Cheka is among experts who are teaching students about drugs and addiction while at the same time trying to foster beneficial discussion.

“By encouraging our students to really engage their fellow classmates, it’s more relational,” Cheka said. “The evidence-based practices really point to the fact that if you get these kids in relational dialogues, you have much more of a chance of creating change.”

The Addiction Prevention Coalition has 17 student groups in the Birmingham area, including chapters at Hoover and Spain Park high schools, where students are encouraged to lead the conversation. Rather than use a set curriculum, Cheka said students are able to talk about the issues facing their peers.

J’La Jenkins has been a member of the Spain Park High School chapter for three years. She joined to try to help other students and is now chapter president.

“I feel like our group is for any and everybody,” she said. “We’re not just saying ‘Don’t do drugs.’ We want to help you through your transition or whatever issues you may be facing.”

Both of Jenkins’ grandfathers died as the result of addiction. Her paternal grandfather died from alcohol poisoning at 14, and her maternal grandfather died at 54 after struggling with drinking and smoking, she said.

“He had about four strokes, so I didn’t really get to have that relationship because she [my mother] didn’t really want us around that,” Jenkins said. “I really wanted to have that relationship with my grandfathers, and I never really got to have that. Those addictions took that away from me.”

During chapter meetings, students are able to guide the conversations. They can discuss anything from peer pressure to addiction to coping with difficult schoolwork, Cheka said.

“It becomes a place where they find a safety net that they didn’t have before,” he said.

Lt. Clay Hammac, executive director of the Shelby County Drug Task Force, works with schools and student groups to share information about drug use and abuse. His goal isn’t to scare people straight, he said, but provide information so they can make the right decisions.

“We don’t talk to the kids as if they’re potential addicts,” he said. “We talk to the kids to give them the tools and the resources to identify other friends within their circle of friends that may fall victim to this.”

A school also provides a safe environment for discussion, Hammac said. By giving students an area where they can ask questions of reliable sources, he said they are less likely to get inaccurate information.

But having peer-to-peer communication allows for more understanding, Jenkins said.

“It’s not an adult saying, ‘Don’t do this,’” Jenkins said. “That’s what we go through and get tired of hearing.

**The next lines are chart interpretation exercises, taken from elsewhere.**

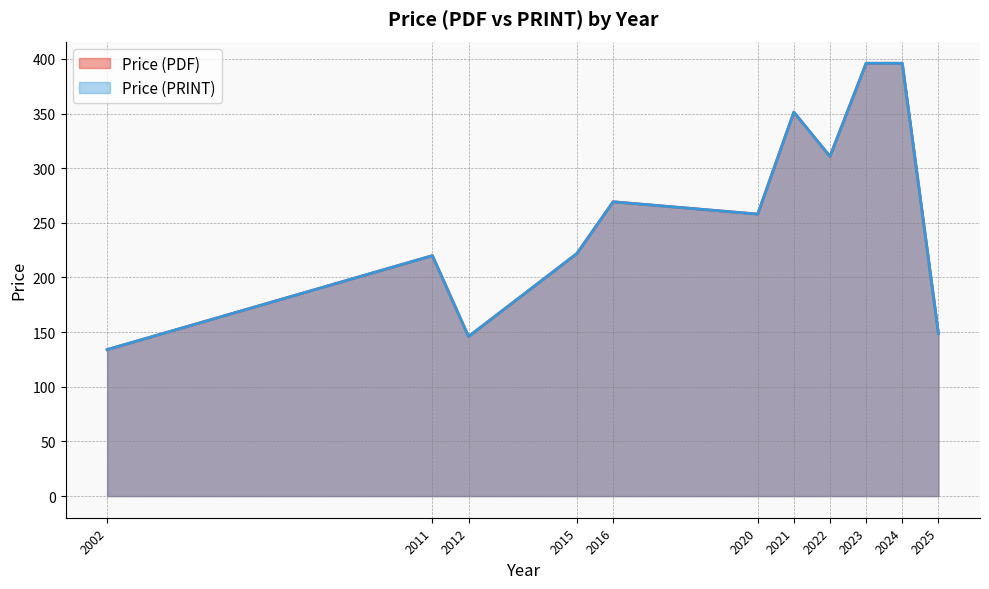

True or false: Price (PRINT) and Price (PDF) intersect in this chart.

False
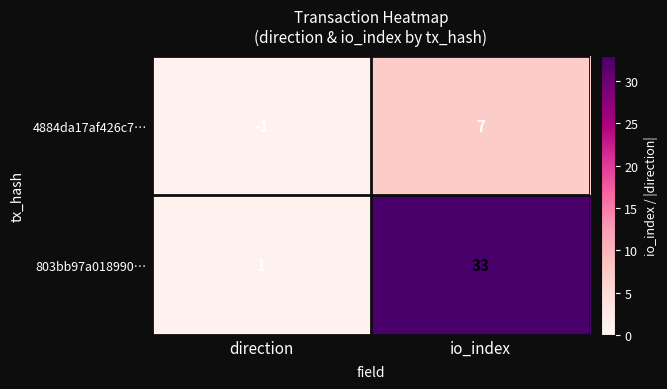

Which series has the widest spread of values?

803bb97a018990…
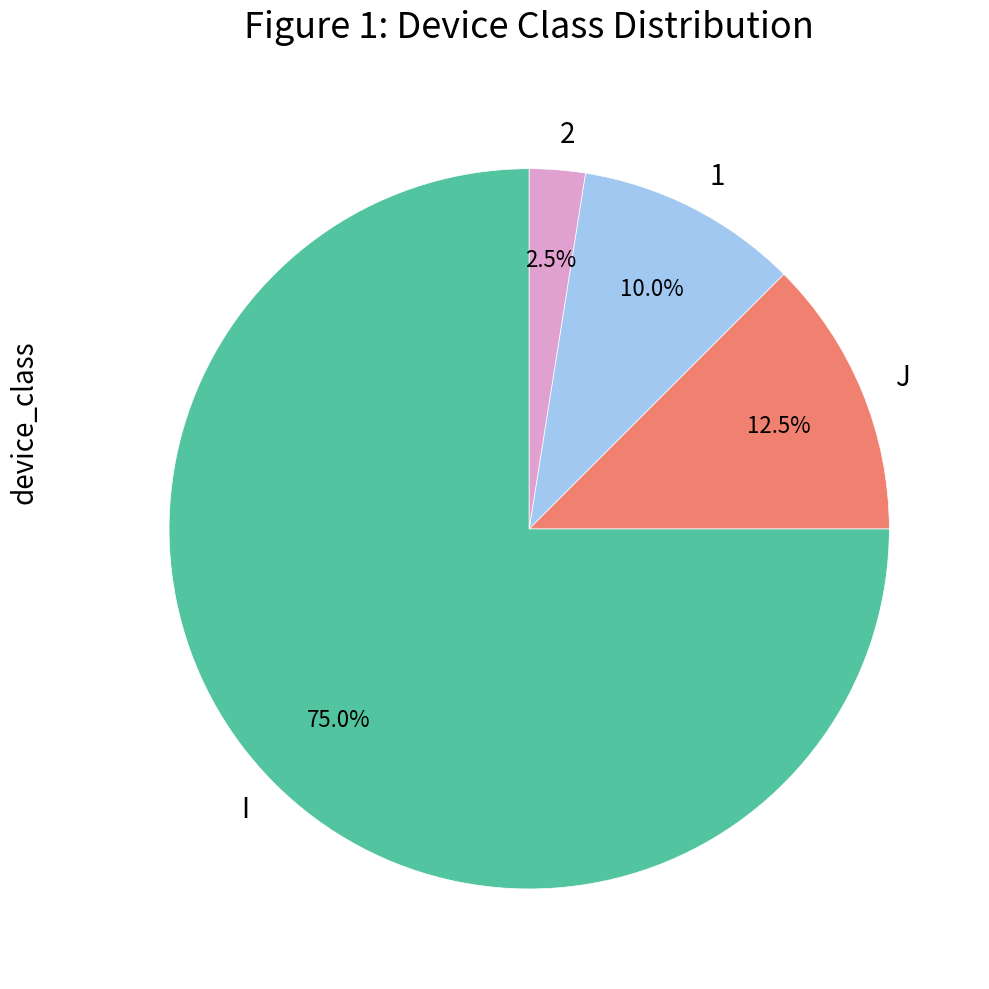

Is the sum of 1 and 2 greater than half?

No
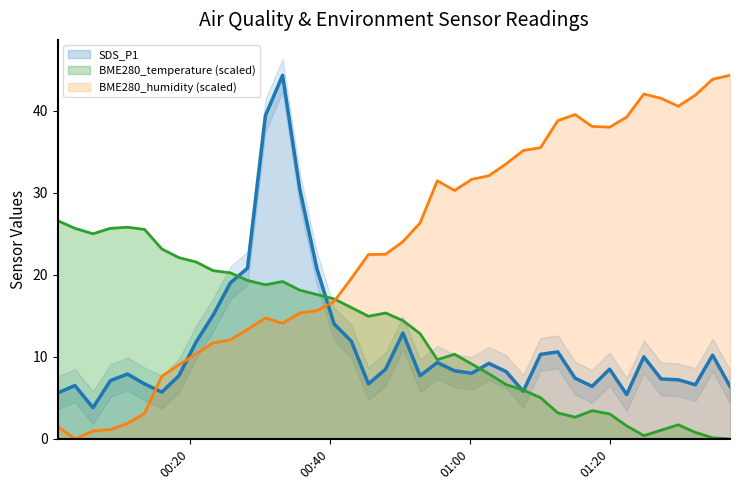

What is the minimum value for SDS_P1?

3.8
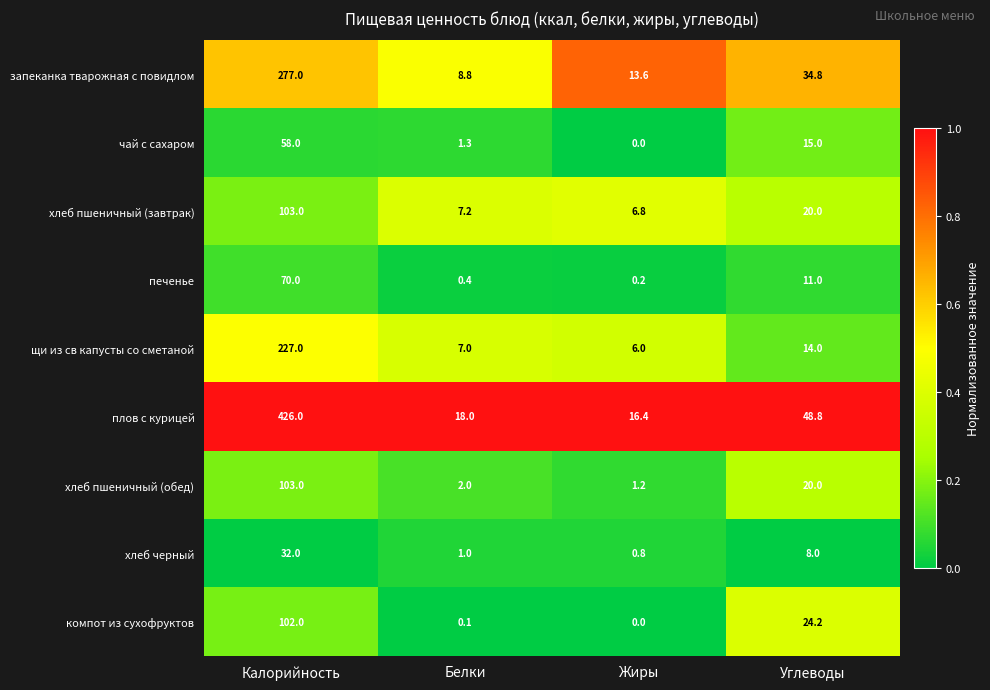

What is the maximum value shown in the chart?

426.0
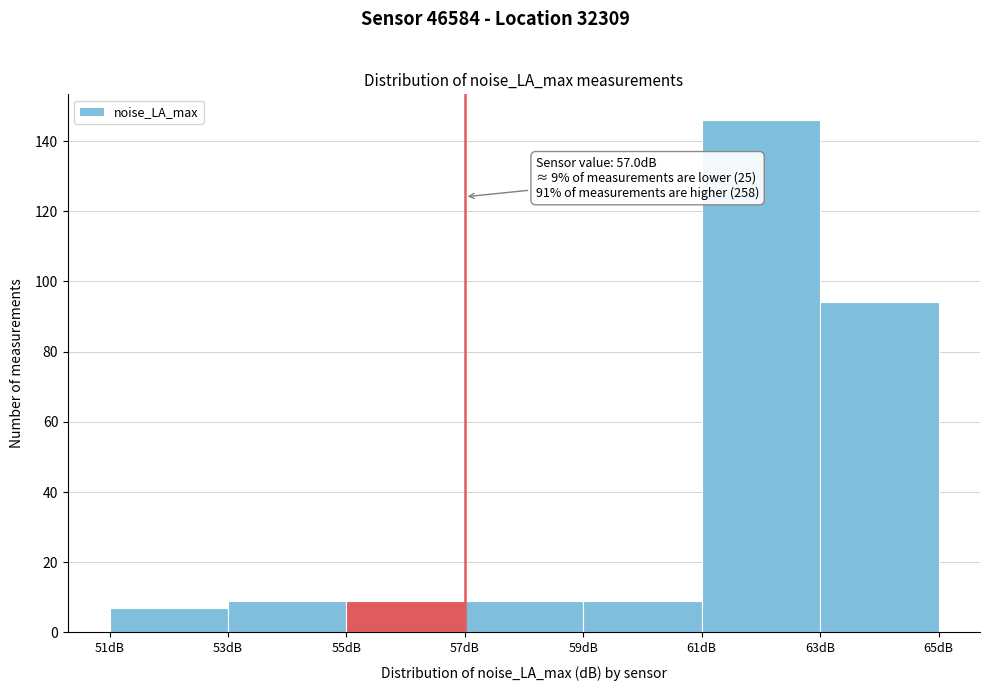

Over which range of the x-axis is the bar tallest?

61 to 63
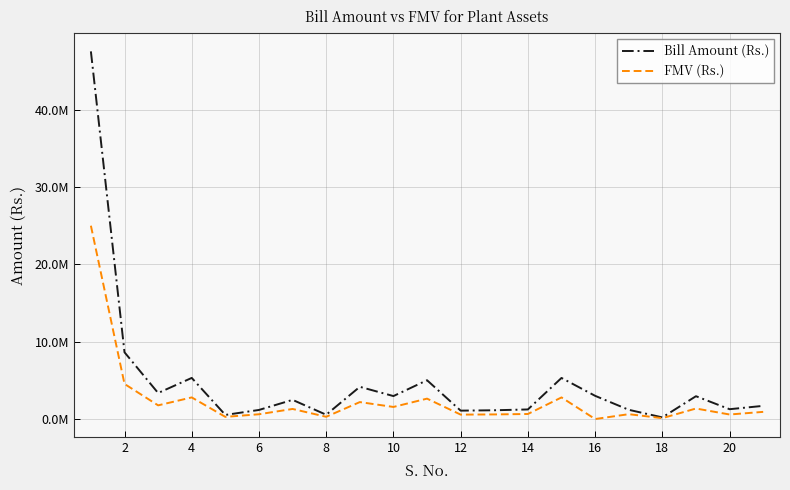

Reading left to right, transcribe all the data shown in this chart.

Bill Amount (Rs.): 47520724	8625800	3363000	5314115	529761	1174100	2478000	553951	4165400	2967700	5015000	1085600	1132800	1239000	5310000	3000000	1194160	212400	2950000	1270417	1702500
FMV (Rs.): 24989000	4536000	1768000	2794000	279000	617000	1303000	291000	2190000	1561000	2637000	571000	596000	652000	2792000	0	628000	112000	1360000	586000	926000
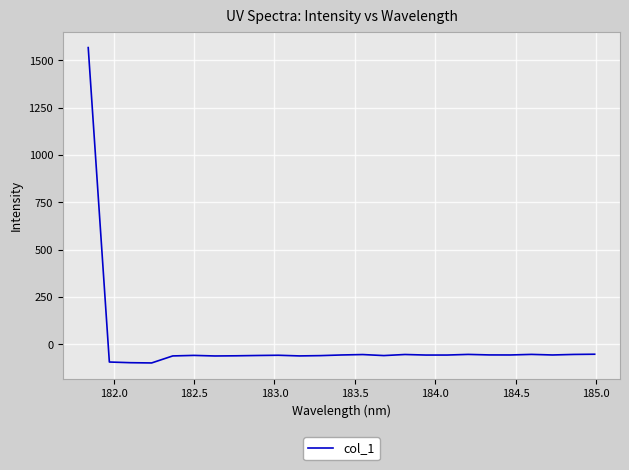

What is the greatest value displayed?

1567.7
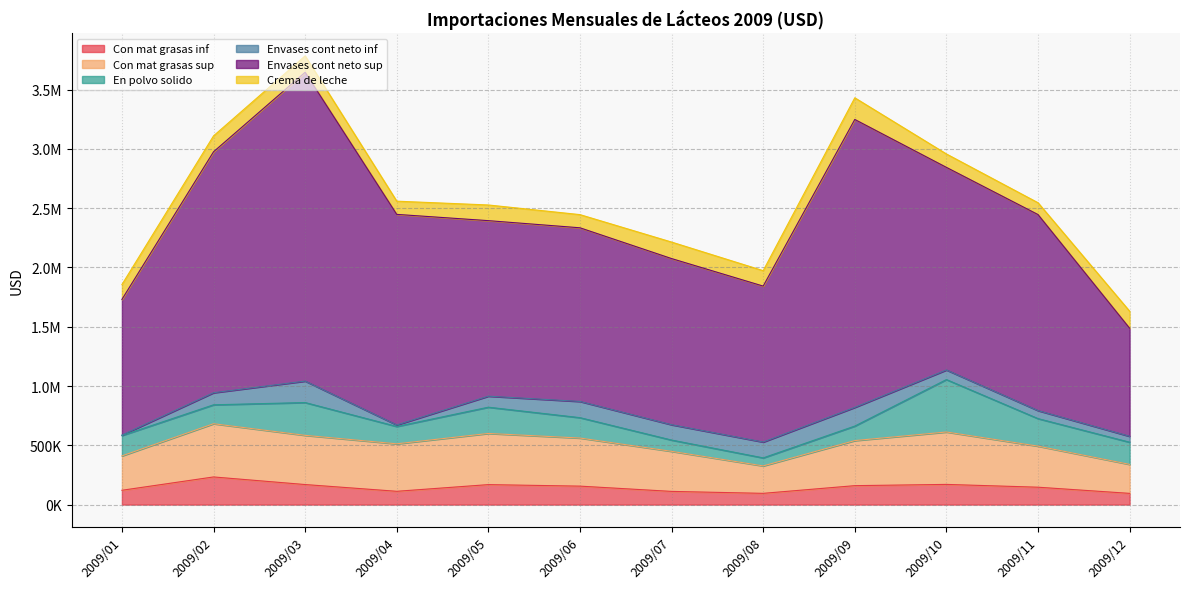

Which series has the largest total across all categories?

Envases cont neto sup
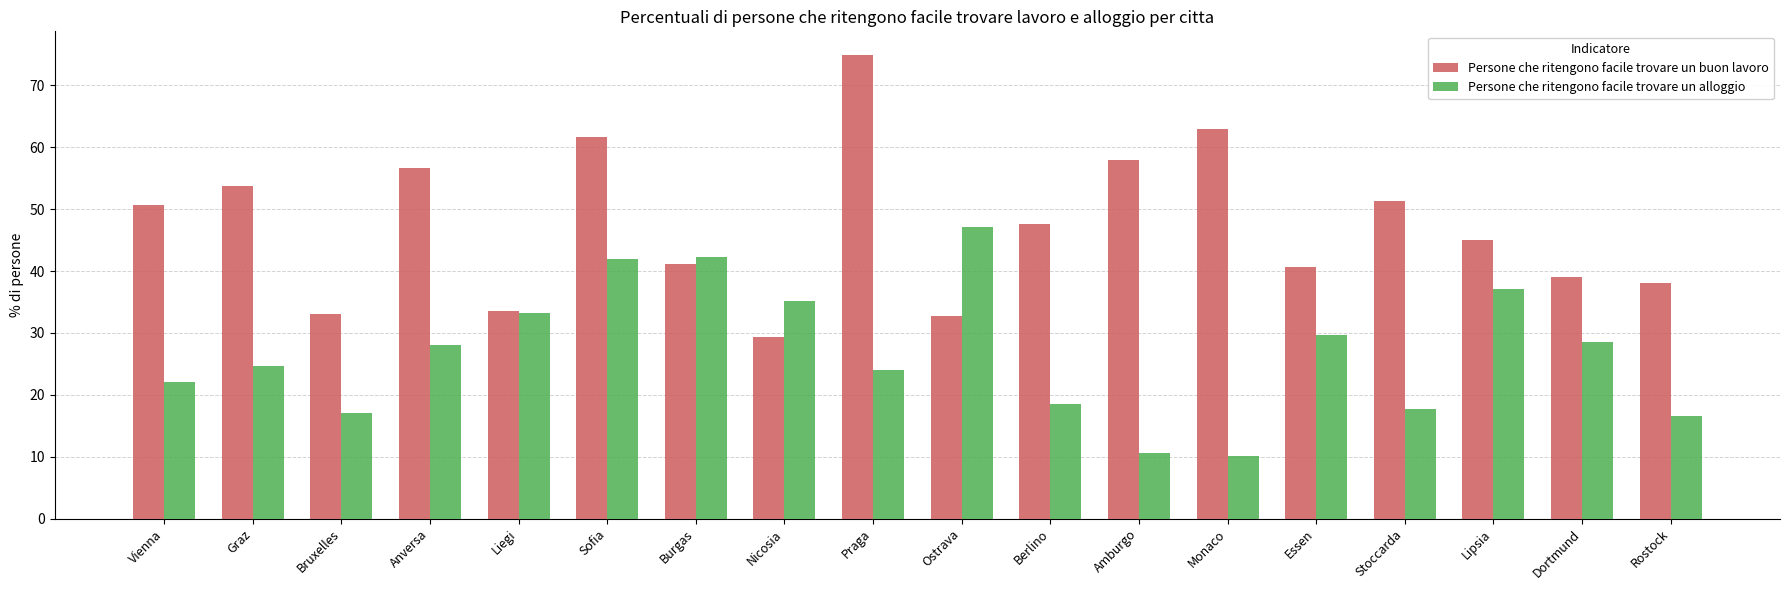

Count the number of data series in this chart.

2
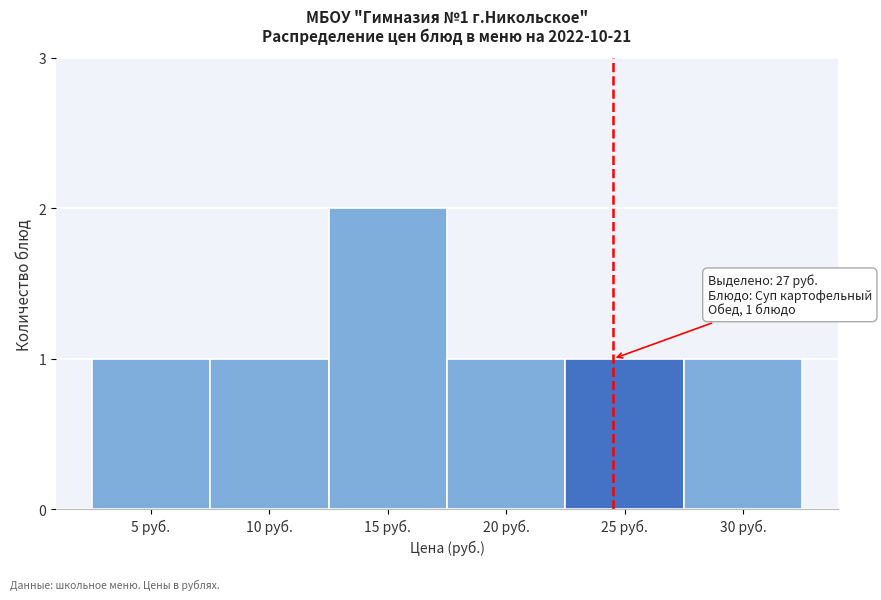

Reading left to right, list all the values displayed in this chart.

1	1	2	1	1	1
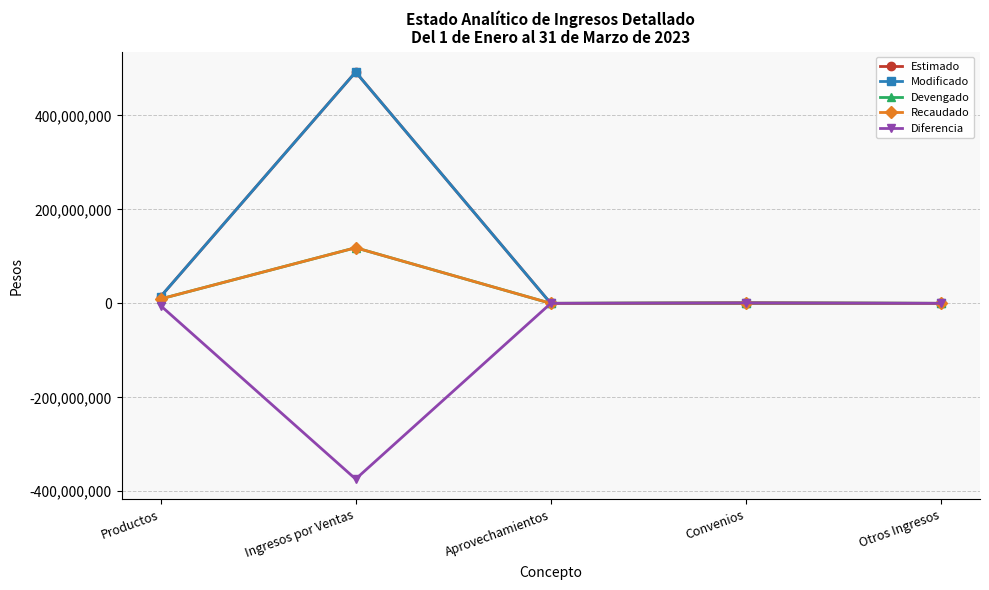

Which has a higher value, Productos or Otros Ingresos?

Productos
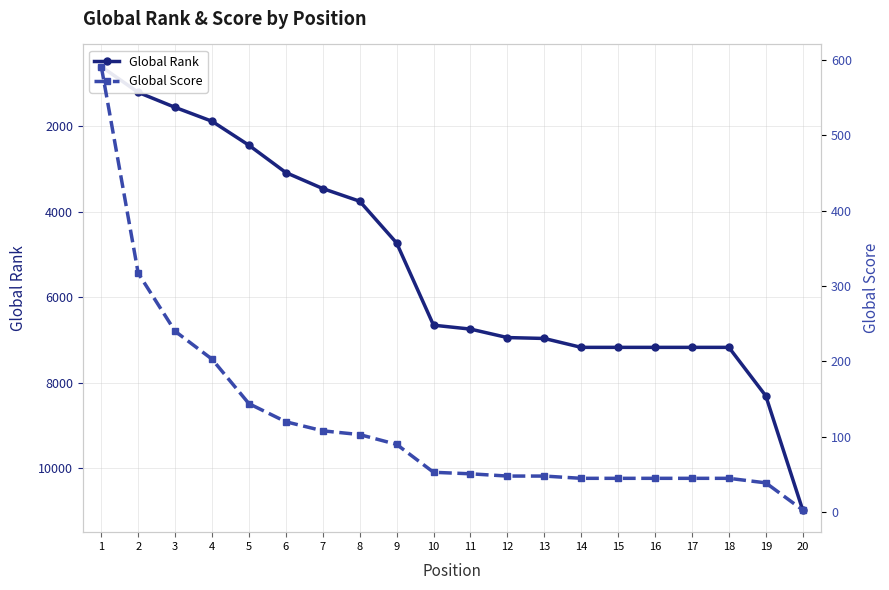

Where does the Global Rank series first go above 6748?

12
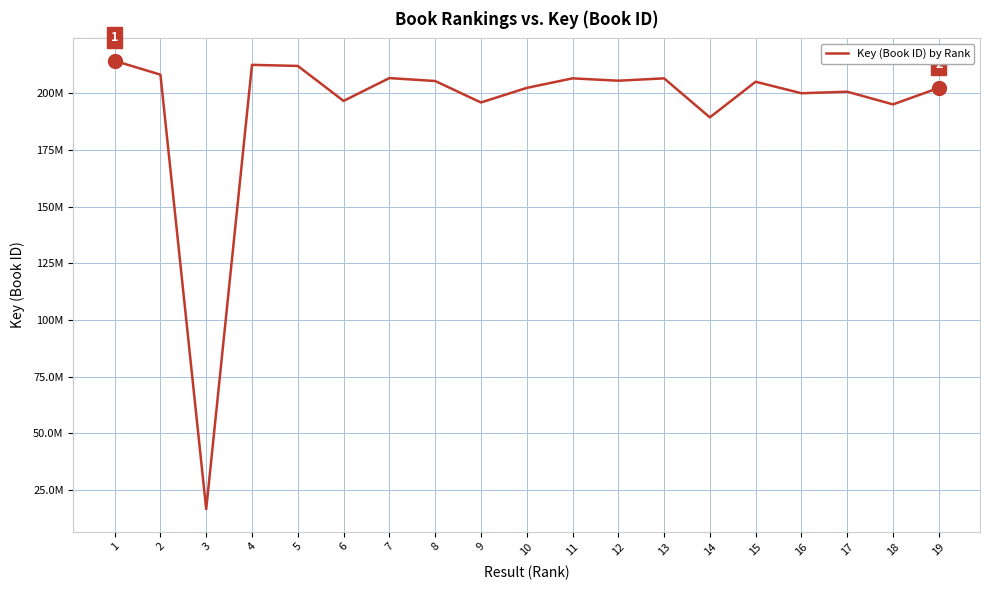

What is the difference between the maximum and minimum values?

197602931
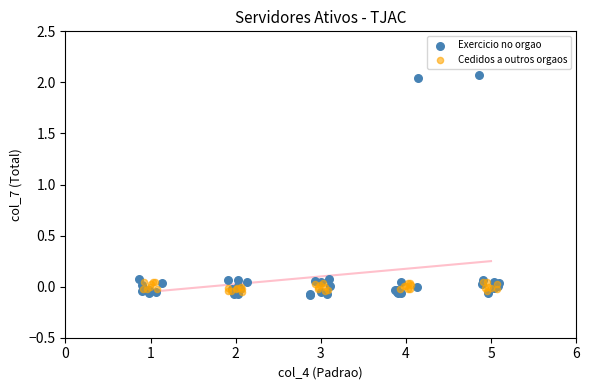

Which series has the largest Y range (max minus min)?

Exercicio no orgao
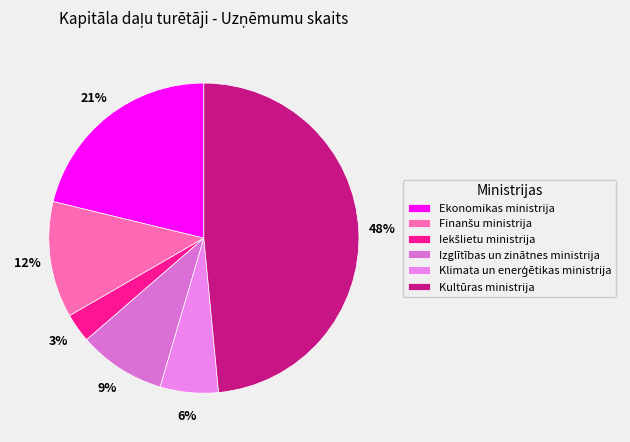

Is there any slice that represents more than half of the pie?

No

So if you have a peer, that’s somebody who can relate to you; that’s somebody who understands things, adolescent issues.”

As president of their chapter, Jenkins said she emphasizes for students to know themselves. If they are strong in their beliefs and stance against using drugs or alcohol, they’re less likely to find themselves in situations where someone is offering them a chance to use, she said. Peers have approached her, but she said that by staying strong in her response, they don’t ask as much.

“I feel like it’s gotten to the point where people realize me saying ‘no’ so much that they kind of have backed off,” she said. “I’ve been unwavering, and I’m managed to be strong in my beliefs.”

Cheka said it’s important to realize that federal anti-drug curriculum might not fit every school. That curriculum takes years of research to create, and by the time it hits schools, any students surveyed for research have graduated, and the issues facing students likely have changed as well, he said.

“What one group of high schoolers faces is going to be completely different in the next four years,” Cheka said.


Reaching Out is the final installment of a three-part series about heroin use and addiction in Shelby County.